== Parts of the exercise ==
1. According to the RFID tag text, what does the capacitor 230 store?
2. Summarize the RFID tag text in two sentences.
3. Continue the RFID tag text from where it stops.

== Text passage ==
The semiconductor chip 126 includes a memory 128 in which data can be stored. For example, the memory 128 of the semiconductor chip 126 can store an identification number/code associated with the animal being tracked. The generated current powers the semiconductor chip 126 to retrieve the data from the memory 128 and to transmit the retrieved data to the base unit 110 from the antenna 124 over the first reply signal 122.

Referring now to FIGS. 3-5, the read range of an RFID tag can be increased by selectively powering the tag 220 to emit a reply signal. FIG. 3 illustrates a first power management system 200 including the transceiver 110 described above and an RFID tag 220 having feature that are examples of inventive aspects of the present disclosure. The tag 220 has an effective read range extending over a distance R′, which is greater than the distance R.

In general, the effective read range R′ for the tag 220 depends at least partially on the size of the base station 110. For example, in an embodiment, the effective read range R′ for the tag 220 can extend up to about fifty inches when the base station antenna is about two feet by three feet. In another embodiment, the tag 220 has an effective read range R′ of about forty-two inches. In another embodiment, the tag 220 has a read range R′ of about forty-eight inches. In yet another embodiment, the read range R′ of the tag 220 is about thirty inches. In still yet another embodiment, the tag 220 has a read range R′ of about thirty-six inches.

FIG. 4 illustrates an example of a tag 220 having an antenna 224 and a semiconductor chip 226 with a memory storage 228. The tag 220 also includes a capacitor 230 for storing charge generated by the antenna 224 and a power management unit 235 electrically coupled to the capacitor 230 and the semiconductor chip 226. The power management unit 235 determines when the power received at the antenna 224 from the transceiver 110 is used to energize the tag 220.

FIG. 5 illustrates an example communication process 500 by which the tag 220 communicates with the transceiver 110 in system 200. The communication process 500 initializes and begins at start module 502 and proceeds to an accumulate operation 504. In the accumulate operation 504, a first query signal 112, which is emitted by the transceiver 110 as described above, induces electrical current within the tag 220. The induced electrical energy is routed to the capacitor 230 of the tag 220 to be stored.

In a power management operation 506, the power management unit 235 of the tag 220 determines whether the semiconductor chip 226 of the tag 220 should be powered. In contrast to the tag 120, the tag 220 may not emit the first reply signal 122 immediately in response to receiving the first query signal 112. Rather, the tag 220 first accumulates power from the first query signal 112 and then broadcasts the first reply signal 222 in transmit operation 508 as determined by the power management unit 235. The communications process 500 completes and ends at stop module 510.

[Data items]
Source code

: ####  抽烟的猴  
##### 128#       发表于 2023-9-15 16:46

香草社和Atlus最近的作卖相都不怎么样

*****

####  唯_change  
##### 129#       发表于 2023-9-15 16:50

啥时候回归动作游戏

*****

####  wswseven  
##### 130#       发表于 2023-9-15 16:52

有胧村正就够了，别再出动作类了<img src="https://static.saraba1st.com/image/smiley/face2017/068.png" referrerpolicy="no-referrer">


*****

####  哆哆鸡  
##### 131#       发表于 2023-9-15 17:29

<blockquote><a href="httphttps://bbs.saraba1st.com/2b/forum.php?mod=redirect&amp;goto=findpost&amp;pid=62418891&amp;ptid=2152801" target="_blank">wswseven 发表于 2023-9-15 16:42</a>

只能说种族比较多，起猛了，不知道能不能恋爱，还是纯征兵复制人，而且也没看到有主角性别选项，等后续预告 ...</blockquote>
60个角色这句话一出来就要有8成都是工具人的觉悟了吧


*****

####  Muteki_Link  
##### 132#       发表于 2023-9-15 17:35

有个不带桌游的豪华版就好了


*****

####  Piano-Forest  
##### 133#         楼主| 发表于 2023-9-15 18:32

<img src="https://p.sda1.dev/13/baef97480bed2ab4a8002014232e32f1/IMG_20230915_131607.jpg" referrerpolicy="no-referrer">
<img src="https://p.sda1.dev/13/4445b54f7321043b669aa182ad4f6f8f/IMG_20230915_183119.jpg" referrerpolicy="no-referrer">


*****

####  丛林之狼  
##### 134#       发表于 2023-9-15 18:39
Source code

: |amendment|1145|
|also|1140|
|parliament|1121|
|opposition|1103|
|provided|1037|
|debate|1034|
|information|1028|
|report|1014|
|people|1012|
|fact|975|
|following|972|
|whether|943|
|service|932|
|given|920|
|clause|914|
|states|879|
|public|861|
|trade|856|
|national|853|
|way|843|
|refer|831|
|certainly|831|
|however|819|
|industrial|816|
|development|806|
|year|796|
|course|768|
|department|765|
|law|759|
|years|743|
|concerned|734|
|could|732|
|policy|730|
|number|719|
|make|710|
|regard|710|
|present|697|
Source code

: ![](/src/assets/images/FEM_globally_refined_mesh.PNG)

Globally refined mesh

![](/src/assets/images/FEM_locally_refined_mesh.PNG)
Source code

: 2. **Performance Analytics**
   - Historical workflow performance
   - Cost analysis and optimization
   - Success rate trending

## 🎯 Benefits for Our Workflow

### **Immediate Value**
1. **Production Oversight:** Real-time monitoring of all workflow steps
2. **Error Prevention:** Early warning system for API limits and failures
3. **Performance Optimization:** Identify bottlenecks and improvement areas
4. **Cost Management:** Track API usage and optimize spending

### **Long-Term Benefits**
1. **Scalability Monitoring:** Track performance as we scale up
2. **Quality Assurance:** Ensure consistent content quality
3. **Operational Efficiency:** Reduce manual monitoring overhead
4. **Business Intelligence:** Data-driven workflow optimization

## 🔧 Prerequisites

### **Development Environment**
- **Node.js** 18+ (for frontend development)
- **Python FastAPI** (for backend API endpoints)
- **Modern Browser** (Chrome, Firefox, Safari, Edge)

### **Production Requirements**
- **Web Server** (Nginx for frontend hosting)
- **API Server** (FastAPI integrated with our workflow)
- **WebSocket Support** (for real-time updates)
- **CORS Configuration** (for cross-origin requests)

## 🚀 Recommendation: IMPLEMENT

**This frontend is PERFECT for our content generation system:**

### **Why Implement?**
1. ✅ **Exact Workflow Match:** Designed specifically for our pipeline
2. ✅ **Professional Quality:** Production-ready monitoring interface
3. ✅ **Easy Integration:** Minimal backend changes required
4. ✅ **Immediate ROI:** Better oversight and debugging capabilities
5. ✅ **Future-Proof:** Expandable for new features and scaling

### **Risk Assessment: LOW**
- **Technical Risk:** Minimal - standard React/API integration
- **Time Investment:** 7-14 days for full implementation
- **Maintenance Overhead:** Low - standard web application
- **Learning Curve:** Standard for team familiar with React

== Expected responses ==
1. It stores charge generated by the antenna 224.

2. Selectively powering the tag 220 gives it an effective read range R′ that is greater than the distance R, and this range depends at least partially on the size of the base station. The tag includes a capacitor that stores charge generated by its antenna and a power management unit that determines when to power the semiconductor chip, so the tag accumulates power from the first query signal before broadcasting its reply.

3.
A potential advantage of this power management system and method is a longer effective read range of the tag 220. Because the tag 220 does not waste minute amounts of energy received when the tag 220 is farther from the transceiver 110 than the effective range distance R′ by attempting to broadcast on insufficient power, the tag 220 can pool the received energy into an amount usable by the tag 220.

Another advantage of this power management system and method is the ability to mitigate collisions between the reply signals 122 of multiple tags 220 that would otherwise interfere with one another. The power management units 235 of each tag 220 typically are not synchronized. Accordingly, each tag 220 will attempt to transmit a signal at a different time (statistically). In another embodiment, each tag 220 can be configured with slight differences so that tags 220 execute the transmit operation 510 at different times.

Referring to FIGS. 6 and 7, in some example systems 600, a tag 620 only transmits a reply signal, such as reply signal 122, when a predetermined amount of power has been stored in the tag 620. Typically, the predetermined amount of power corresponds with the level of power required to transmit a reply signal over a distance R′ to the transceiver 110 successfully.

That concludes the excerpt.